Nós estávamos no meio da mata, quando fomos avisados por um vigia de que o IN se dirigia para nós. De imediato tentámos estar numa posição que nos defendesse do ataque dos inimigos e ao mesmo tempo estarmos prontos para o atacar.

O Furriel estava no meu grupo e levantou-se um pouco para ver se o IN estava próximo. Ele foi atingido de imediato por uma rajada de metralhadora. O seu lado esquerdo tinha sido completamente atingido, o sangue saltava cada vez que ele respirava, os nervos pareciam que lhe saíam do braço onde ele tinha empunhada a sua arma. Foi terrível assistir a tal sofrimento.

Depois do Furriel ter sido atingido, nós levámo-lo para a sombra de uma árvore onde esperámos pela ajuda do helicóptero. Neste entretanto, o Furriel foi assistido por militares-enfermeiros que fizeram tudo para o salvar.
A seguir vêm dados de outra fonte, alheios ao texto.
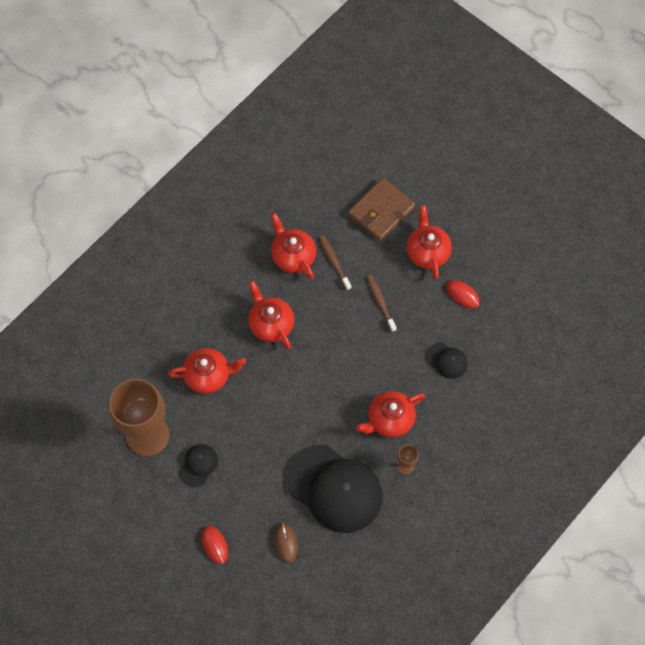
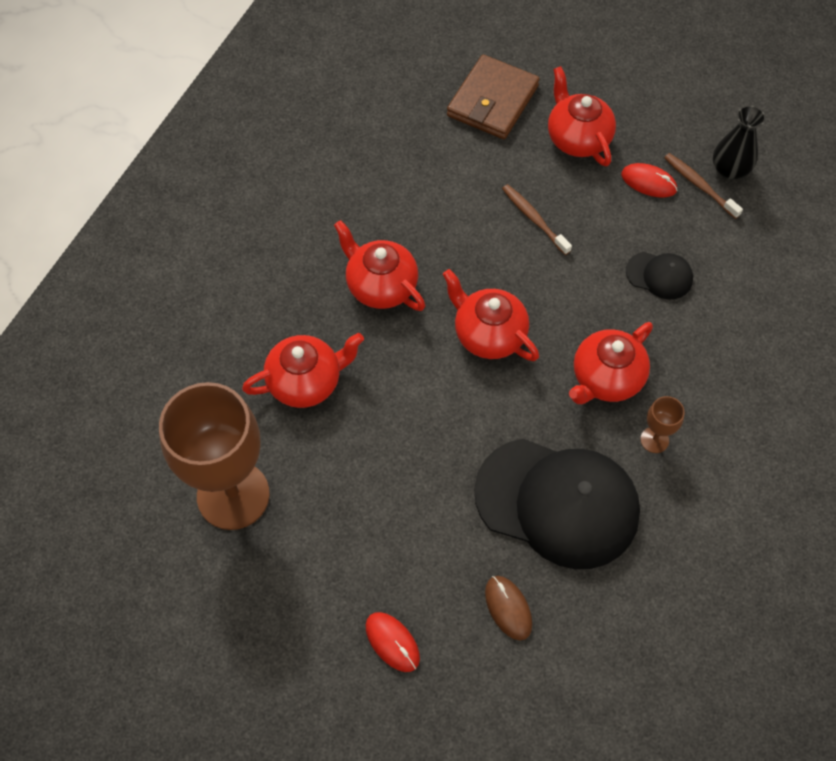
camera: 15 degrees left, 5 degrees down
(198, 465) = (329, 521): black cap -> none
(293, 256) = (384, 186): red teapot -> red teapot (488, 334)
(334, 262) = (448, 181): brown toothbrush -> brown toothbrush (699, 185)
(519, 298) = (730, 169): none -> black vase

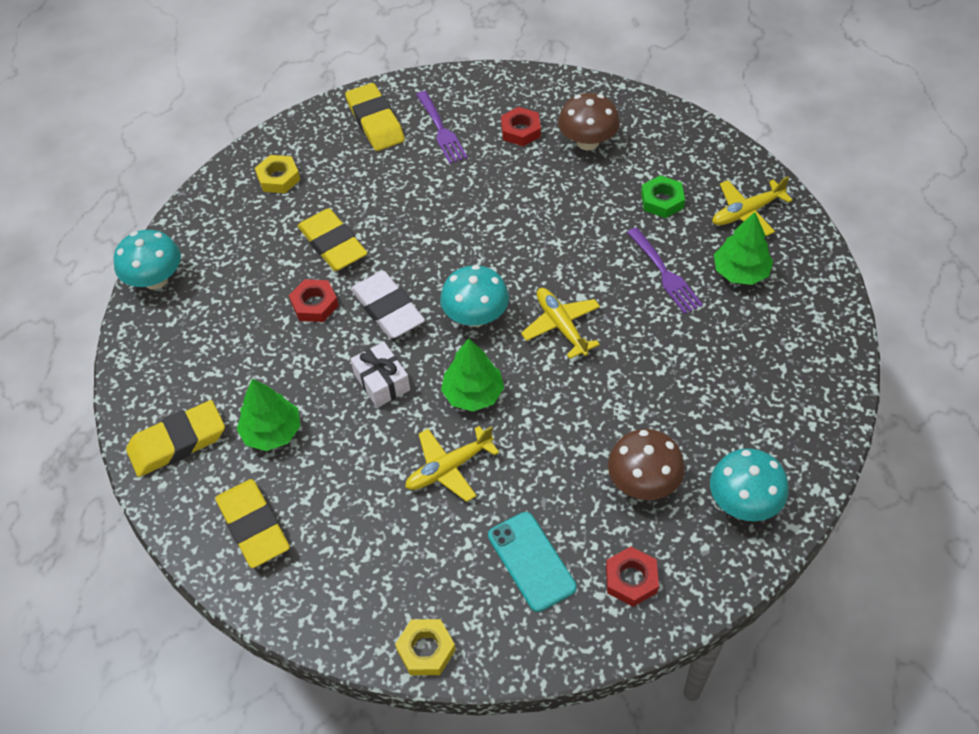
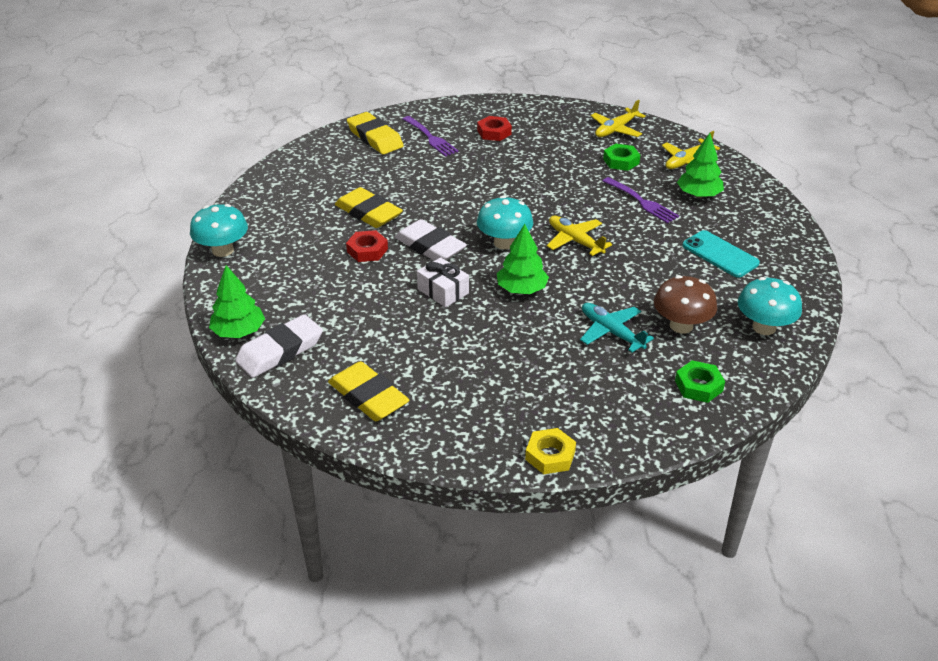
camera: 15 degrees left, 15 degrees down
(177, 442) = (280, 351): yellow eraser -> white eraser
(272, 432) = (361, 334): green tree -> green tree (239, 332)
(278, 178) = (307, 178): yellow nut -> none
(449, 468) = (521, 337): yellow plane -> yellow plane (616, 129)
(531, 561) = (613, 386): turquoise phone -> turquoise phone (720, 254)
(556, 478) = (611, 332): none -> turquoise plane
(587, 142) = (549, 134): brown mushroom -> none
(631, 579) = (698, 386): red nut -> green nut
O esforço dos enfermeiros foi inglório, pois os ferimentos eram muitos e profundos. O seu estado era muito grave, mas tudo foi feito, dentro dos possíveis, para o salvar. O Furriel morreu antes de o helicóptero chegar.
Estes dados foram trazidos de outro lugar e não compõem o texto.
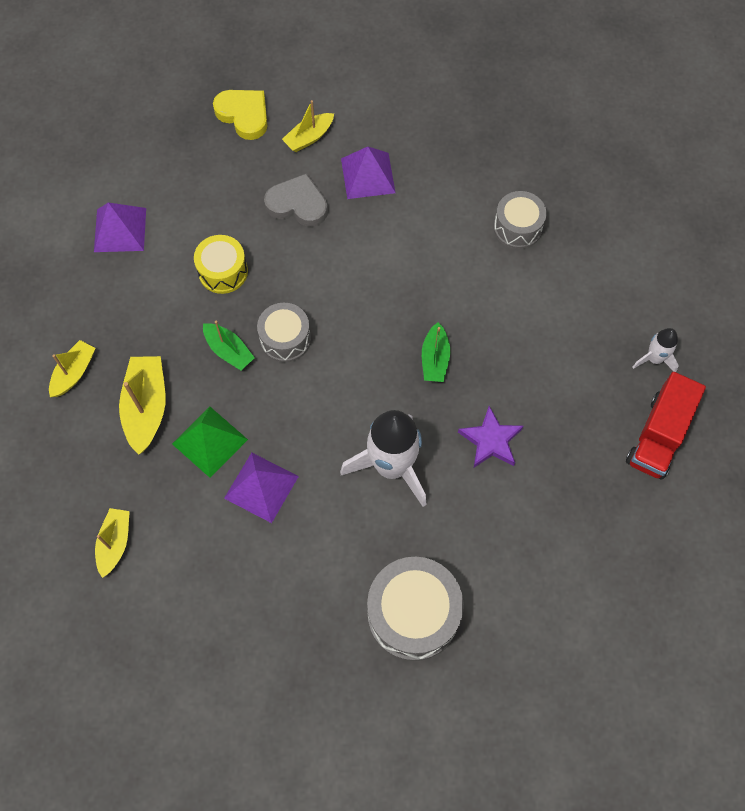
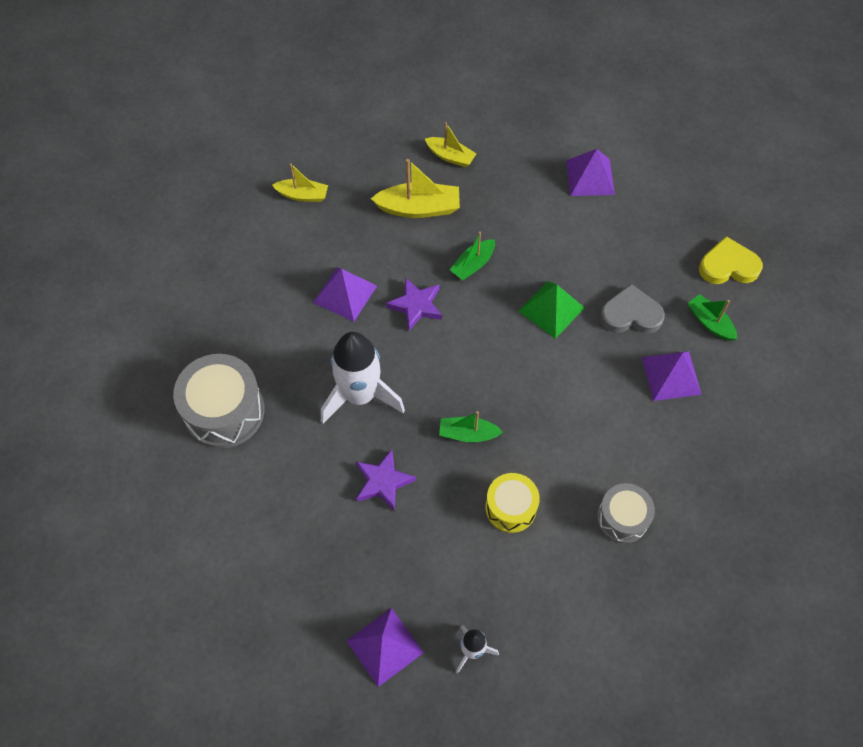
camera: 90 degrees right, 5 degrees down
(209, 441) = (387, 254): green pyramid -> green pyramid (551, 309)
(223, 271) = (552, 256): yellow drum -> yellow drum (510, 508)
(244, 115) = (728, 266): yellow heart -> yellow heart turned 135 degrees counterclockwise
(280, 410) = (416, 305): none -> purple star
(285, 339) = (485, 308): grey drum -> none
(297, 204) = (631, 314): grey heart -> grey heart turned 105 degrees counterclockwise
(309, 137) = (710, 322): yellow boat -> green boat
(658, 436) = (384, 646): red truck -> purple pyramid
Decidimos então levar o corpo do Furriel para o acampamento, mas caímos noutra emboscada. A mim não me mataram porque Deus protegeu-me. Eu rastejei e virei-me para trás para dar indicação a um colega que estava a 5 metros de mim, para lançar o dilagrama que era uma granada lançada pela própria espingarda G3. Ele lançou a granada e depois reinou o silêncio. Depois ouviram-se insultos, fomos chamados de assassinos, de bandidos e mandaram-nos embora para Lisboa.

Pouco tempo depois chegou o helicóptero que transportou o corpo do Furriel. A acompanhar o corpo do Furriel foi o nosso Capitão Vargas Cardoso.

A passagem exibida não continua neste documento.